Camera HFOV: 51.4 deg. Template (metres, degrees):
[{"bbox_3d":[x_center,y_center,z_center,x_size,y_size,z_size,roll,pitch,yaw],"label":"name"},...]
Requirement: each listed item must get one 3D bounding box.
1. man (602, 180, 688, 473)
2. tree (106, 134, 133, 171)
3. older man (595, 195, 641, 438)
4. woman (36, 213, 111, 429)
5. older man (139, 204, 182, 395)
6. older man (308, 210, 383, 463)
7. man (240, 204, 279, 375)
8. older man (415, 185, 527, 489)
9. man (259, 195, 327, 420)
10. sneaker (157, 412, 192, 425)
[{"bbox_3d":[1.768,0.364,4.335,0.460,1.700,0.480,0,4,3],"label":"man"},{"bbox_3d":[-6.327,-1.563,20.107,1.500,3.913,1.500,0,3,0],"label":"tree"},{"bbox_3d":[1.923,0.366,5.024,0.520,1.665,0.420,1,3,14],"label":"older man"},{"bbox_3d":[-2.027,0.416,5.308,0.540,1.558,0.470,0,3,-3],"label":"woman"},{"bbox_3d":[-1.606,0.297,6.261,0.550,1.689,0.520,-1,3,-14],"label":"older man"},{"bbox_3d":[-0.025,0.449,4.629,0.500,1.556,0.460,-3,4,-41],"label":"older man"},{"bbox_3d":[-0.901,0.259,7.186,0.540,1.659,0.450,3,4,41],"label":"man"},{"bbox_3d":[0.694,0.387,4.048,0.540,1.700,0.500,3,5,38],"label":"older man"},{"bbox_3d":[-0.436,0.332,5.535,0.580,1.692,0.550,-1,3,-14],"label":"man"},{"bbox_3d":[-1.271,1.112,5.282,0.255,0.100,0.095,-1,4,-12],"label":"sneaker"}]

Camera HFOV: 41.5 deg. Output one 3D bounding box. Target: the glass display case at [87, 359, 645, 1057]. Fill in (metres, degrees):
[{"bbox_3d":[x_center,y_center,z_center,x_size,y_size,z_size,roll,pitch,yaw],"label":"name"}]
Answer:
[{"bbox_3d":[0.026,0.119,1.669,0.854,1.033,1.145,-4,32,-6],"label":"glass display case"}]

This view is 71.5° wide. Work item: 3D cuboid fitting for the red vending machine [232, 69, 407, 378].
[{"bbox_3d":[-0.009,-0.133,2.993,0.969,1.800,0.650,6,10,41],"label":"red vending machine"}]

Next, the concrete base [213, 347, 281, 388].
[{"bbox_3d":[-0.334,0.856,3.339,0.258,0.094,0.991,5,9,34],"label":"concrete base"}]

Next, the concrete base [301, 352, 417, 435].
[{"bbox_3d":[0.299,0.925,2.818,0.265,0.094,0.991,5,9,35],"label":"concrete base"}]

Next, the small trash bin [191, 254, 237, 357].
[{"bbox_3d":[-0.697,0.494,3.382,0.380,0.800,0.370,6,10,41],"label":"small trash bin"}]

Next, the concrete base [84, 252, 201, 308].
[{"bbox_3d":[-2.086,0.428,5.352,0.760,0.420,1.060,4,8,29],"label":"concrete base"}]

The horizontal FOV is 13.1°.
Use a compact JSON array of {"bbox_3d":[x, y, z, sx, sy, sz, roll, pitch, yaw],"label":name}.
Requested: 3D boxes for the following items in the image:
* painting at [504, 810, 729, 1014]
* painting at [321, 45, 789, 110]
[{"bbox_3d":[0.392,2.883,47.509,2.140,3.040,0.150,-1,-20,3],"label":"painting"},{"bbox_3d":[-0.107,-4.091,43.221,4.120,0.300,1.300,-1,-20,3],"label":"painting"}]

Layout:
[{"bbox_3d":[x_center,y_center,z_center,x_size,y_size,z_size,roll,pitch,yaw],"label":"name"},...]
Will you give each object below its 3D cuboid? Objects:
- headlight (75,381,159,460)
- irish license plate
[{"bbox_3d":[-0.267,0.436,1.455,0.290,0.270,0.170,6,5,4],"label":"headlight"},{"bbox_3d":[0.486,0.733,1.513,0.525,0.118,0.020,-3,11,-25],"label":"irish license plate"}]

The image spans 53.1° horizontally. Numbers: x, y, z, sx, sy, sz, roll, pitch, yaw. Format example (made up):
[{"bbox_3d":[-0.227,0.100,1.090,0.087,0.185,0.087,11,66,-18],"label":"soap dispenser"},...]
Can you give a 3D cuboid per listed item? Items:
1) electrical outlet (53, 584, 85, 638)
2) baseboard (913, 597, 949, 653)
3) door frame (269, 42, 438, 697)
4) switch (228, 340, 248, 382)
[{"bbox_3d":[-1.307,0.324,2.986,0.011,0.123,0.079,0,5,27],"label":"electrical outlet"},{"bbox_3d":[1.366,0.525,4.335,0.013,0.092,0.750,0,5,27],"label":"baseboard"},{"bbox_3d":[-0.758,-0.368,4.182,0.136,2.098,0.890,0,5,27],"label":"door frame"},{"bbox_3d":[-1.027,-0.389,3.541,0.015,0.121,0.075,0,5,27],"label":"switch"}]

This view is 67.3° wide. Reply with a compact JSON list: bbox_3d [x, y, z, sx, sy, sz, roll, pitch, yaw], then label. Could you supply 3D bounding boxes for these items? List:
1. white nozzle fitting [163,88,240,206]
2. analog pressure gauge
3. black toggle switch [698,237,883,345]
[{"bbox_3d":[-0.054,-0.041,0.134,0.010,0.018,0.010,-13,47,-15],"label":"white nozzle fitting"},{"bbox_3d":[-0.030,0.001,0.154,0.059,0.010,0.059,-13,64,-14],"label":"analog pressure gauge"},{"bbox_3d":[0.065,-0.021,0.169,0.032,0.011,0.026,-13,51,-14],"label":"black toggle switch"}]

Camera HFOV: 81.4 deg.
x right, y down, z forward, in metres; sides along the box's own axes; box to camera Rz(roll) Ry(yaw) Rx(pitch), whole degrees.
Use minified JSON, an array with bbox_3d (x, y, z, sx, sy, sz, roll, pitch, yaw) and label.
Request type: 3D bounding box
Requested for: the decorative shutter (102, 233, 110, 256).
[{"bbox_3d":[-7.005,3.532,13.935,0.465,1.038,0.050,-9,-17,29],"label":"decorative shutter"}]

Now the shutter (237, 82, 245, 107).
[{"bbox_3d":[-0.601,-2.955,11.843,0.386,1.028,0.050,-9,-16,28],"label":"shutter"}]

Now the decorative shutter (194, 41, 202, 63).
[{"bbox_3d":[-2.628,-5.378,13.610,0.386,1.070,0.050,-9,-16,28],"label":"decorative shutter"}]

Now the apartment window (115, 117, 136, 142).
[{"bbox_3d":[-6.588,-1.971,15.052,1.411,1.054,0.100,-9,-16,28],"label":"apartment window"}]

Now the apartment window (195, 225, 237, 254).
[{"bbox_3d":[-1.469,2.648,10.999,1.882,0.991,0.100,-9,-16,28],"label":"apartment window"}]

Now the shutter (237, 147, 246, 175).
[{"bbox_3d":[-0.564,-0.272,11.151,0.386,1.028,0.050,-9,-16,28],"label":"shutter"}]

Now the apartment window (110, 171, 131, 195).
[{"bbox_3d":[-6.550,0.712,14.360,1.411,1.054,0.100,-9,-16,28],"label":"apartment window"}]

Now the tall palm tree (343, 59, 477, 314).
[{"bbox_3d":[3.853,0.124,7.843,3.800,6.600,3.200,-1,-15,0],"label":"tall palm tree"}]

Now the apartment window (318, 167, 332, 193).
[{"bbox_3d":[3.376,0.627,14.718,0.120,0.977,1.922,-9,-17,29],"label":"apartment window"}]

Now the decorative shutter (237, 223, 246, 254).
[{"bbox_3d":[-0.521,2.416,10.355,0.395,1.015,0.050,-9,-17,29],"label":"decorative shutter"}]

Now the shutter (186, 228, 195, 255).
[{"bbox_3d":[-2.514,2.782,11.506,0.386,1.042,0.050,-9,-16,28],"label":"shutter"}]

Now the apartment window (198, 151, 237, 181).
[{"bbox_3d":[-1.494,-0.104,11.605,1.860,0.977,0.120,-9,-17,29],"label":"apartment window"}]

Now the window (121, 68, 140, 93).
______________________________
**Problem to work on**
Rewrite the records above as a JSON list of strings, one string per line and no blank lines. Begin with the line containing "Now the apartment window (318, 167, 332, 193)." and continue through the final line of the records.

**Exercise response**
[
  "Now the apartment window (318, 167, 332, 193).",
  "[{\"bbox_3d\":[3.376,0.627,14.718,0.120,0.977,1.922,-9,-17,29],\"label\":\"apartment window\"}]",
  "Now the decorative shutter (237, 223, 246, 254).",
  "[{\"bbox_3d\":[-0.521,2.416,10.355,0.395,1.015,0.050,-9,-17,29],\"label\":\"decorative shutter\"}]",
  "Now the shutter (186, 228, 195, 255).",
  "[{\"bbox_3d\":[-2.514,2.782,11.506,0.386,1.042,0.050,-9,-16,28],\"label\":\"shutter\"}]",
  "Now the apartment window (198, 151, 237, 181).",
  "[{\"bbox_3d\":[-1.494,-0.104,11.605,1.860,0.977,0.120,-9,-17,29],\"label\":\"apartment window\"}]",
  "Now the window (121, 68, 140, 93)."
]